(Stored items)
════

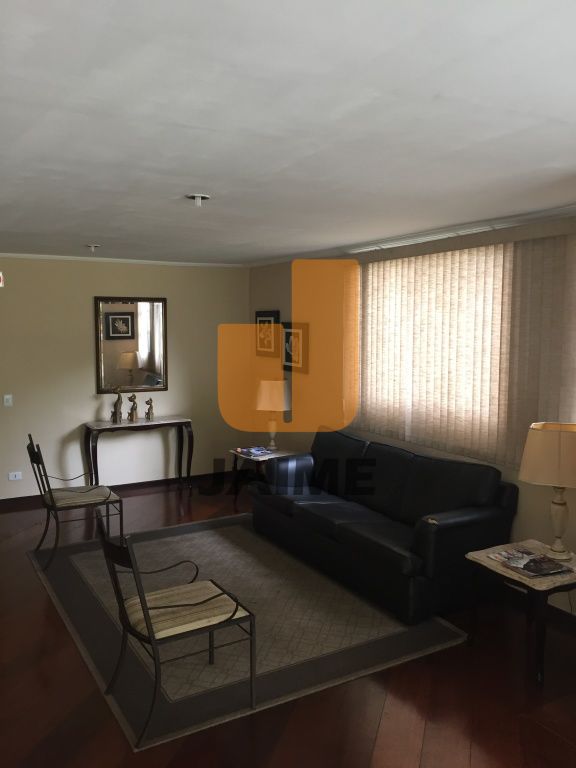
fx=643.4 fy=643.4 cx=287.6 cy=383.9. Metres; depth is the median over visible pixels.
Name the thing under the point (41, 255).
crown molding
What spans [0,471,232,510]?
baseboard
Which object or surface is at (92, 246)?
ceiling light
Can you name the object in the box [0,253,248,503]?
back wall
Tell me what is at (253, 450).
magazine
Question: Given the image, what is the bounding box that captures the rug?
[27,515,471,750]
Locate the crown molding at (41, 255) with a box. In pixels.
[0,251,244,267]
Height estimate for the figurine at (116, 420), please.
0.385 m
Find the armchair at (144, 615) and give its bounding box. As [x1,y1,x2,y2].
[96,514,255,746]
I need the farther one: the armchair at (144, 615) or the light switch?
the light switch
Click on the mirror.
(152, 363)
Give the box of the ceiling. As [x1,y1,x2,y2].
[0,0,575,263]
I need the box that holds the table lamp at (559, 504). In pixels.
[519,421,575,560]
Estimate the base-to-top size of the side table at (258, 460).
0.530 m
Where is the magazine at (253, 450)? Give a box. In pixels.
[235,446,272,456]
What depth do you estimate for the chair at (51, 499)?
4.98 m
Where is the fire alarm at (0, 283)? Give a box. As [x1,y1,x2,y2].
[0,271,4,286]
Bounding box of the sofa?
[248,426,519,623]
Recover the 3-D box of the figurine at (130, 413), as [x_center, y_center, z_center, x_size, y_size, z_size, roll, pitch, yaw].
[-1.634,0.241,6.777,0.126,0.289,0.099,-3,6,-30]
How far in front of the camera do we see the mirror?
6.87 m
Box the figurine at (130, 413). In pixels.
[127,394,138,421]
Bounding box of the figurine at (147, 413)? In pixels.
[144,397,154,420]
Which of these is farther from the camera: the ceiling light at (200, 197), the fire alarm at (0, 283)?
the fire alarm at (0, 283)
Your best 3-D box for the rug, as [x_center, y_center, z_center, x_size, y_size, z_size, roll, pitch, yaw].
[-0.483,1.405,4.520,2.052,0.012,2.868,-3,6,-30]
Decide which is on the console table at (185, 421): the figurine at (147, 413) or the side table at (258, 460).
the figurine at (147, 413)
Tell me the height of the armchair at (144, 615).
0.903 m
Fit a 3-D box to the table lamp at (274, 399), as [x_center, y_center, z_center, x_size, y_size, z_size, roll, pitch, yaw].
[-0.151,0.315,6.578,0.381,0.721,0.382,-3,6,-30]
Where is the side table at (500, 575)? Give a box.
[464,538,575,686]
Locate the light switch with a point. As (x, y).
(10, 400)
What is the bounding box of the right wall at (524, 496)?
[246,202,575,619]
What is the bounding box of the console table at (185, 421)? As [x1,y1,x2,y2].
[84,416,192,491]
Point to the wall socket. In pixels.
(11, 476)
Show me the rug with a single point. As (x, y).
(219, 668)
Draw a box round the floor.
[0,478,575,767]
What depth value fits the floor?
3.11 m
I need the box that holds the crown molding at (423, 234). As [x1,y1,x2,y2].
[248,202,575,267]
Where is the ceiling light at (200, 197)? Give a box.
[185,193,210,205]
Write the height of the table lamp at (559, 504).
0.745 m
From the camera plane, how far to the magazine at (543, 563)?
3.45 m
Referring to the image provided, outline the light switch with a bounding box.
[3,394,12,405]
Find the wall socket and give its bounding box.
[8,471,22,480]
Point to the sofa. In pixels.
(440, 533)
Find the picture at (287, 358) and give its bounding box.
[281,321,307,373]
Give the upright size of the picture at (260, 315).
0.503 m
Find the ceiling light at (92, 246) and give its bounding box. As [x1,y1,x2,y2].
[86,244,99,252]
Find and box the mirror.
[94,296,167,395]
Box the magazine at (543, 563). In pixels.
[487,547,575,577]
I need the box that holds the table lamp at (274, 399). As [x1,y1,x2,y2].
[255,380,290,448]
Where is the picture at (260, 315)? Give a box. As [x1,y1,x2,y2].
[255,310,279,357]
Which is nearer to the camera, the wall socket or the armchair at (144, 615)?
the armchair at (144, 615)
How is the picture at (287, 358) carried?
attached to the right wall at (524, 496)
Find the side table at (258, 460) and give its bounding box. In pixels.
[229,447,296,501]
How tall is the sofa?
0.910 m
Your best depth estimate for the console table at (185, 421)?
6.73 m
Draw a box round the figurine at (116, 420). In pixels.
[110,387,123,422]
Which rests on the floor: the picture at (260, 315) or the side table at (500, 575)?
the side table at (500, 575)
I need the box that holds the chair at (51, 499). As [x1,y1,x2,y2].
[26,433,122,567]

════

▶ Assignment: Every record above must reappear exactly in the answer, minus its pictures.

▶ Solved exercise:
fx=643.4 fy=643.4 cx=287.6 cy=383.9. Metres; depth is the median over visible pixels.
Name the thing under the point (41, 255).
crown molding
What spans [0,471,232,510]?
baseboard
Which object or surface is at (92, 246)?
ceiling light
Can you name the object in the box [0,253,248,503]?
back wall
Tell me what is at (253, 450).
magazine
Question: Given the image, what is the bounding box that captures the rug?
[27,515,471,750]
Locate the crown molding at (41, 255) with a box. In pixels.
[0,251,244,267]
Height estimate for the figurine at (116, 420), please.
0.385 m
Find the armchair at (144, 615) and give its bounding box. As [x1,y1,x2,y2].
[96,514,255,746]
I need the farther one: the armchair at (144, 615) or the light switch?
the light switch
Click on the mirror.
(152, 363)
Give the box of the ceiling. As [x1,y1,x2,y2].
[0,0,575,263]
I need the box that holds the table lamp at (559, 504). In pixels.
[519,421,575,560]
Estimate the base-to-top size of the side table at (258, 460).
0.530 m
Where is the magazine at (253, 450)? Give a box. In pixels.
[235,446,272,456]
What depth do you estimate for the chair at (51, 499)?
4.98 m
Where is the fire alarm at (0, 283)? Give a box. As [x1,y1,x2,y2].
[0,271,4,286]
Bounding box of the sofa?
[248,426,519,623]
Recover the 3-D box of the figurine at (130, 413), as [x_center, y_center, z_center, x_size, y_size, z_size, roll, pitch, yaw].
[-1.634,0.241,6.777,0.126,0.289,0.099,-3,6,-30]
How far in front of the camera do we see the mirror?
6.87 m
Box the figurine at (130, 413). In pixels.
[127,394,138,421]
Bounding box of the figurine at (147, 413)? In pixels.
[144,397,154,420]
Which of these is farther from the camera: the ceiling light at (200, 197), the fire alarm at (0, 283)?
the fire alarm at (0, 283)
Your best 3-D box for the rug, as [x_center, y_center, z_center, x_size, y_size, z_size, roll, pitch, yaw].
[-0.483,1.405,4.520,2.052,0.012,2.868,-3,6,-30]
Decide which is on the console table at (185, 421): the figurine at (147, 413) or the side table at (258, 460).
the figurine at (147, 413)
Tell me the height of the armchair at (144, 615).
0.903 m
Fit a 3-D box to the table lamp at (274, 399), as [x_center, y_center, z_center, x_size, y_size, z_size, roll, pitch, yaw].
[-0.151,0.315,6.578,0.381,0.721,0.382,-3,6,-30]
Where is the side table at (500, 575)? Give a box.
[464,538,575,686]
Locate the light switch with a point. As (x, y).
(10, 400)
What is the bounding box of the right wall at (524, 496)?
[246,202,575,619]
What is the bounding box of the console table at (185, 421)? As [x1,y1,x2,y2].
[84,416,192,491]
Point to the wall socket. In pixels.
(11, 476)
Show me the rug with a single point. As (x, y).
(219, 668)
Draw a box round the floor.
[0,478,575,767]
What depth value fits the floor?
3.11 m
I need the box that holds the crown molding at (423, 234). As [x1,y1,x2,y2].
[248,202,575,267]
Where is the ceiling light at (200, 197)? Give a box.
[185,193,210,205]
Write the height of the table lamp at (559, 504).
0.745 m
From the camera plane, how far to the magazine at (543, 563)?
3.45 m
Referring to the image provided, outline the light switch with a bounding box.
[3,394,12,405]
Find the wall socket and give its bounding box.
[8,471,22,480]
Point to the sofa. In pixels.
(440, 533)
Find the picture at (287, 358) and give its bounding box.
[281,321,307,373]
Give the upright size of the picture at (260, 315).
0.503 m
Find the ceiling light at (92, 246) and give its bounding box. As [x1,y1,x2,y2].
[86,244,99,252]
Find and box the mirror.
[94,296,167,395]
Box the magazine at (543, 563). In pixels.
[487,547,575,577]
I need the box that holds the table lamp at (274, 399). As [x1,y1,x2,y2].
[255,380,290,448]
Where is the picture at (260, 315)? Give a box. As [x1,y1,x2,y2].
[255,310,279,357]
Which is nearer to the camera, the wall socket or the armchair at (144, 615)?
the armchair at (144, 615)
How is the picture at (287, 358) carried?
attached to the right wall at (524, 496)
Find the side table at (258, 460) and give its bounding box. In pixels.
[229,447,296,501]
How tall is the sofa?
0.910 m
Your best depth estimate for the console table at (185, 421)?
6.73 m
Draw a box round the figurine at (116, 420). In pixels.
[110,387,123,422]
Which rests on the floor: the picture at (260, 315) or the side table at (500, 575)?
the side table at (500, 575)
I need the box that holds the chair at (51, 499). As [x1,y1,x2,y2].
[26,433,122,567]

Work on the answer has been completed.